> _PAGE EXTRACT_
Wednesday, August 10, 2011

It Takes My Breath Away


Hello everyone!

For dinner I'm eating chicken nuggets off of a lacquered plate. And before you ask- yes, the Japanese make good chicken nuggets (they make good lacquered plates too!). Getting them unfrozen was the hard part. As I may have already told you, Japanese homes do not have regular ovens. Indeed, they would take up too much space in the relatively cramped living conditions. Instead they (and now I) must make do with toaster ovens with buttons so numerous that they fall just short of airplane cockpits in grandeur. For example my oven boasts that it is able to cook sponge cake (suponji ke-ki), gratin (guratan), and cookies (kukki-). This is very impressive, but so far I have been unable to find the setting that simply re-heats food. Until I discover this carefully guarded secret I will have to lie to my oven and tell it that my chicken nuggets are actually “toast.” Hopefully it does not leave me in a gourmet huff when it finds out otherwise.




Anyway, Monday was my first day at the school office. I went in around 8:00 am and soon thereafter a teacher arrived to show me around the school. As everyone may or may not know, Japanese teachers live together in one large communal office rather than having their individual classrooms. Instead it is the students that have their own classroom, divided up by cohorts within grades. The teachers visit these classrooms from their office, and the cohorts of about 25 students stay together for all of their classes. I believe the theory behind this is to create a strong sense of “The Group” within the students, along with a sense of pride in their space. Students are in charge of cleaning the school, and one imagines this chore comes more easily when students feel ownership in their classroom.

(Side Note: Alistair is all ready to go to work with me now that I'm done making his tie!)





Classes do not start in earnest for another couple weeks, so the tour was pretty quiet. Quiet but hot. The majority of the school is not air conditioned and for the majority of the week temperatures were in the 90's with humidity up near 70%. Hoping to look sharp I was dressed in linen slacks with a dress-shirt and under-shirt tucked into them. By the time we returned to the air-conditioned staff office I was sweating like an adulterous politician. I sat down at my desk to watch videos of language assistants demonstrating effective lessons. Moments later I had stopped sweating and started feeling nauseous. As I began to fan myself a dialogue sprang up between mind and body. Body remarked that it felt pretty crummy, and that perhaps asking for help might be a good idea. Mind retorted that Body was clearly overreacting, and that sitting tight would improve the situation. “Nope! Still feeling like fainting!” remarked Body. Mind groused about making a bad impression on the first day of work by looking needy. Body described in lurid detail the amount of bowing and formal Japanese required should the notion of vomiting on the office laptop be realized in actuality.

> _STORED DATA_
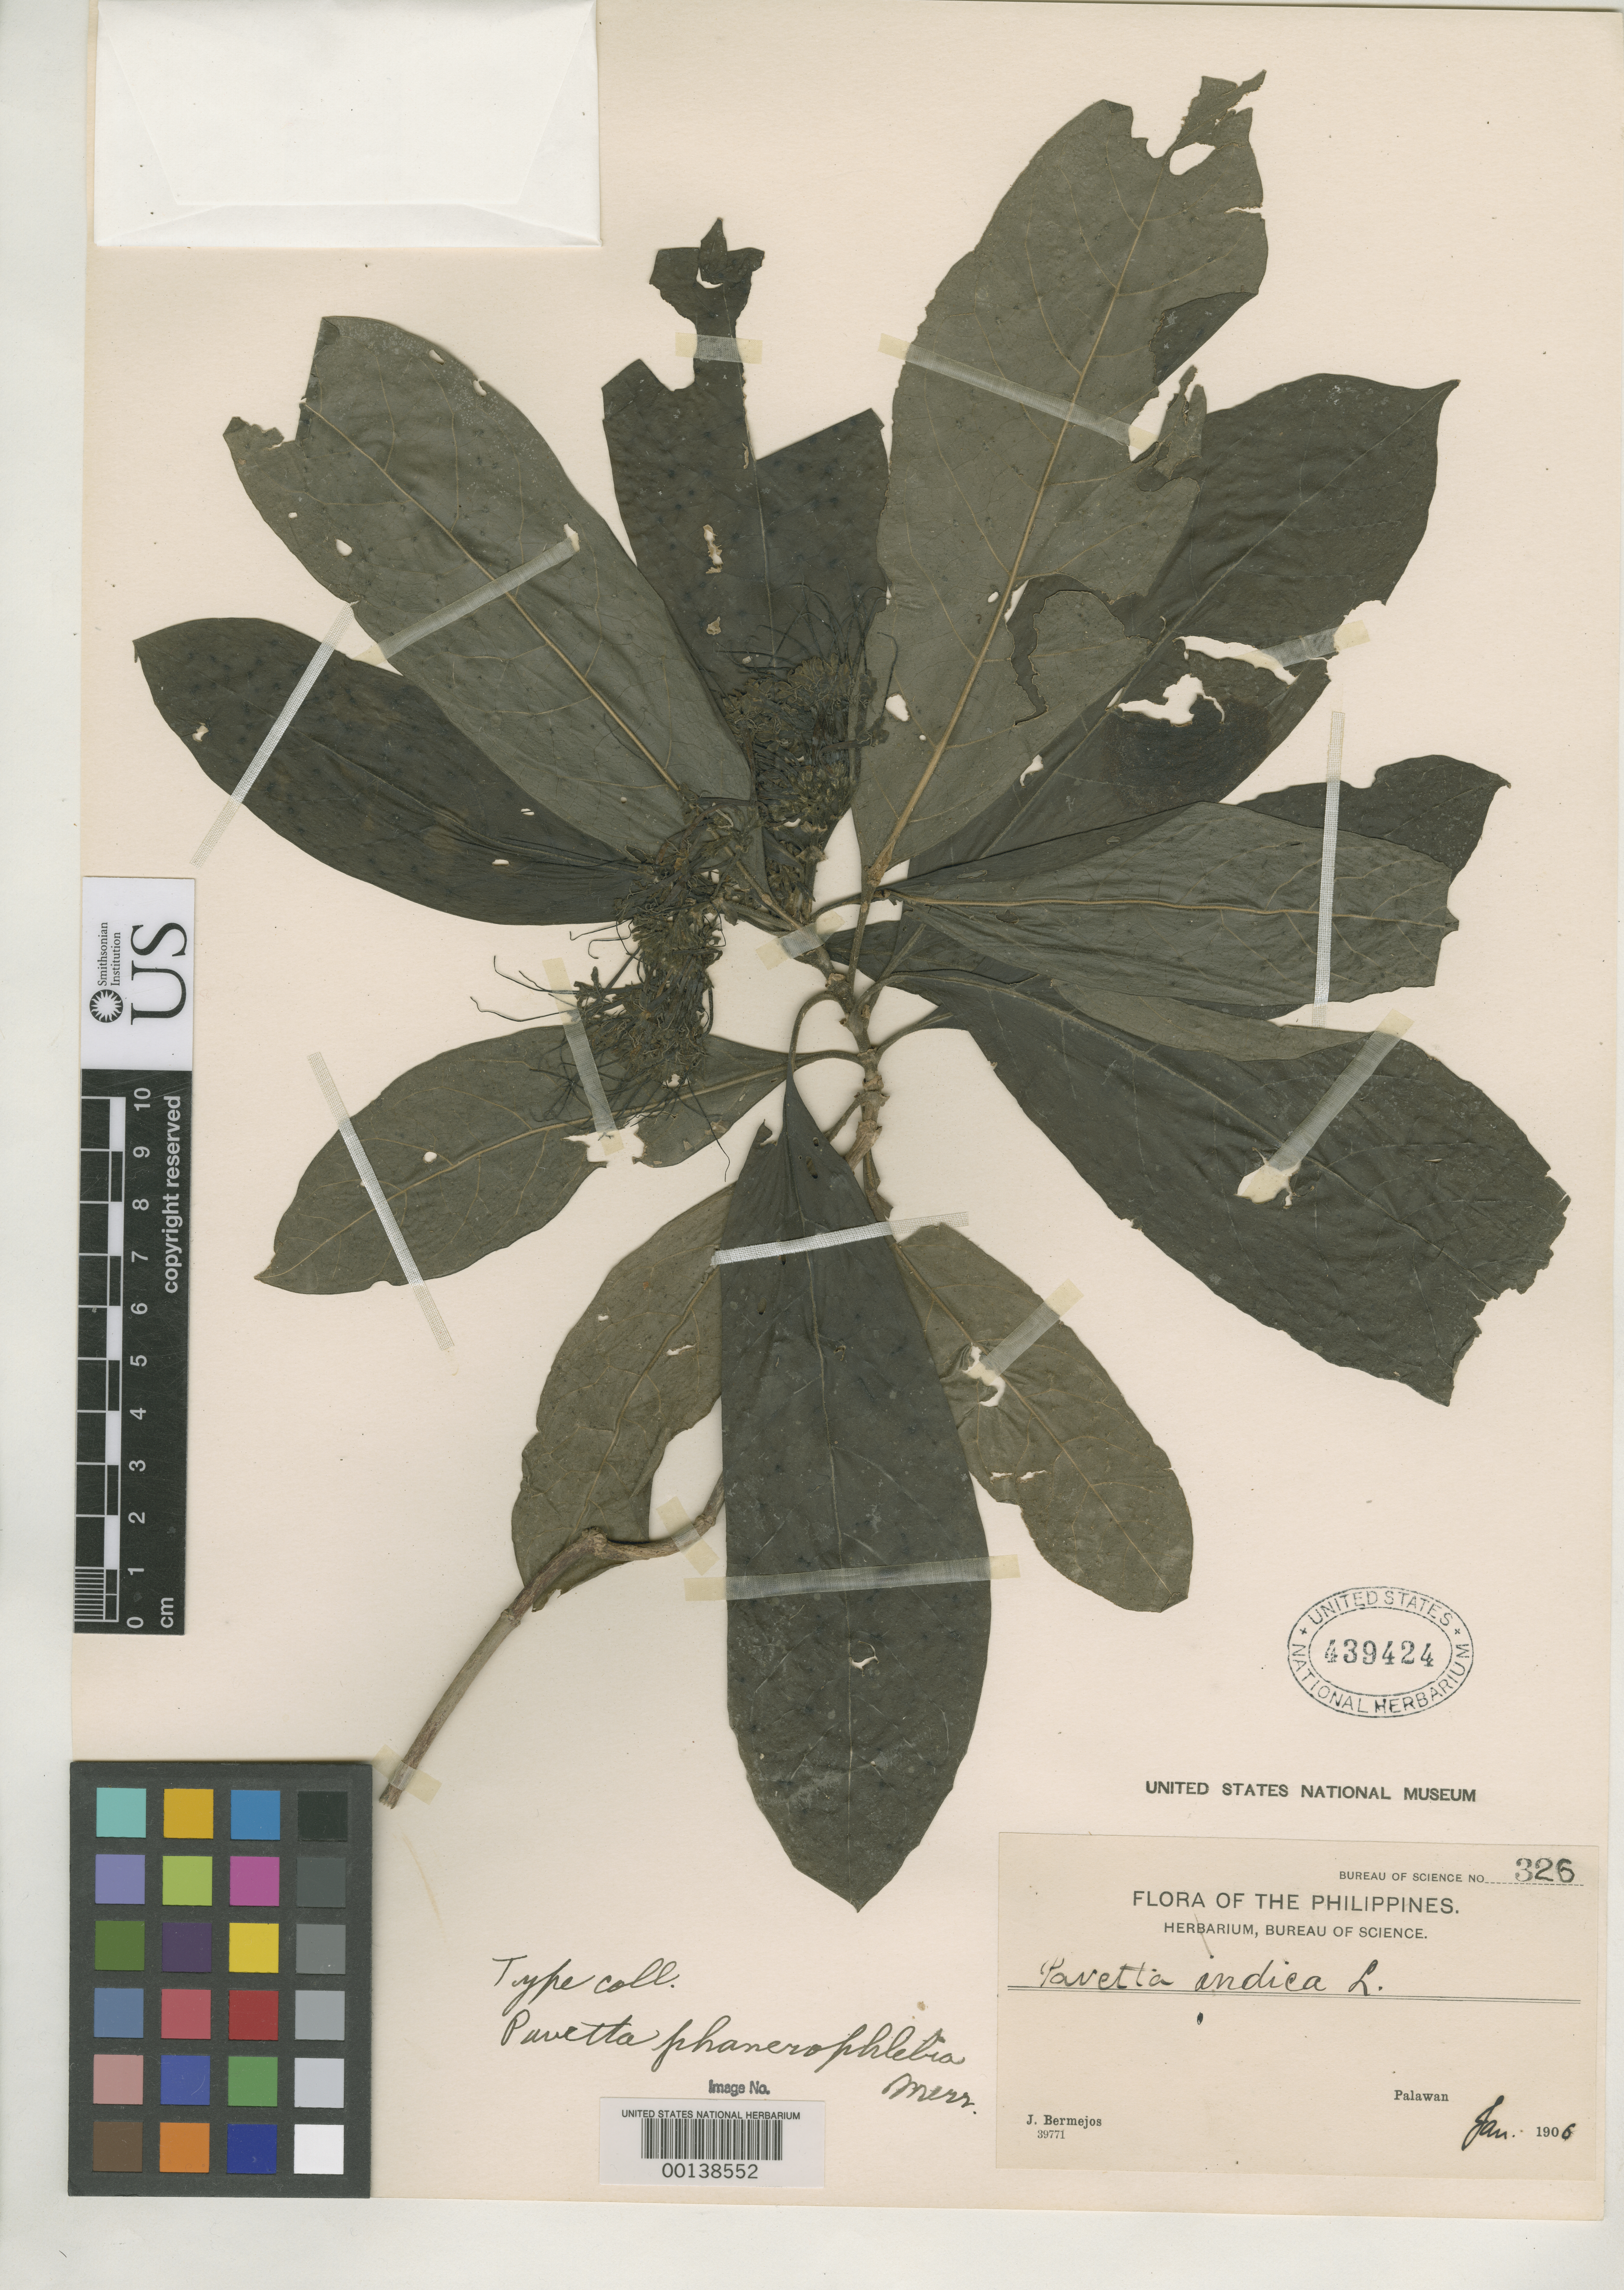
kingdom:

> _TASKS AND EXERCISES_
**A)** Translate this sentence from the blog entry into Spanish: "Classes do not start in earnest for another couple weeks, so the tour was pretty quiet."
**B)** From the blog entry, output the passage that begins at the words "Anyway, Monday was" and stops after "making his tie!)".
**C)** According to the blog entry, which dishes does the writer's toaster oven boast it can cook? List each one together with the Japanese name the entry gives for it.

> _THE ANSWERS_
**A)** Las clases no empiezan en serio hasta dentro de un par de semanas, así que el recorrido fue bastante tranquilo.

**B)**
Anyway, Monday was my first day at the school office. I went in around 8:00 am and soon thereafter a teacher arrived to show me around the school. As everyone may or may not know, Japanese teachers live together in one large communal office rather than having their individual classrooms. Instead it is the students that have their own classroom, divided up by cohorts within grades. The teachers visit these classrooms from their office, and the cohorts of about 25 students stay together for all of their classes. I believe the theory behind this is to create a strong sense of “The Group” within the students, along with a sense of pride in their space. Students are in charge of cleaning the school, and one imagines this chore comes more easily when students feel ownership in their classroom.

(Side Note: Alistair is all ready to go to work with me now that I'm done making his tie!)

**C)**
- sponge cake (suponji ke-ki)
- gratin (guratan)
- cookies (kukki-)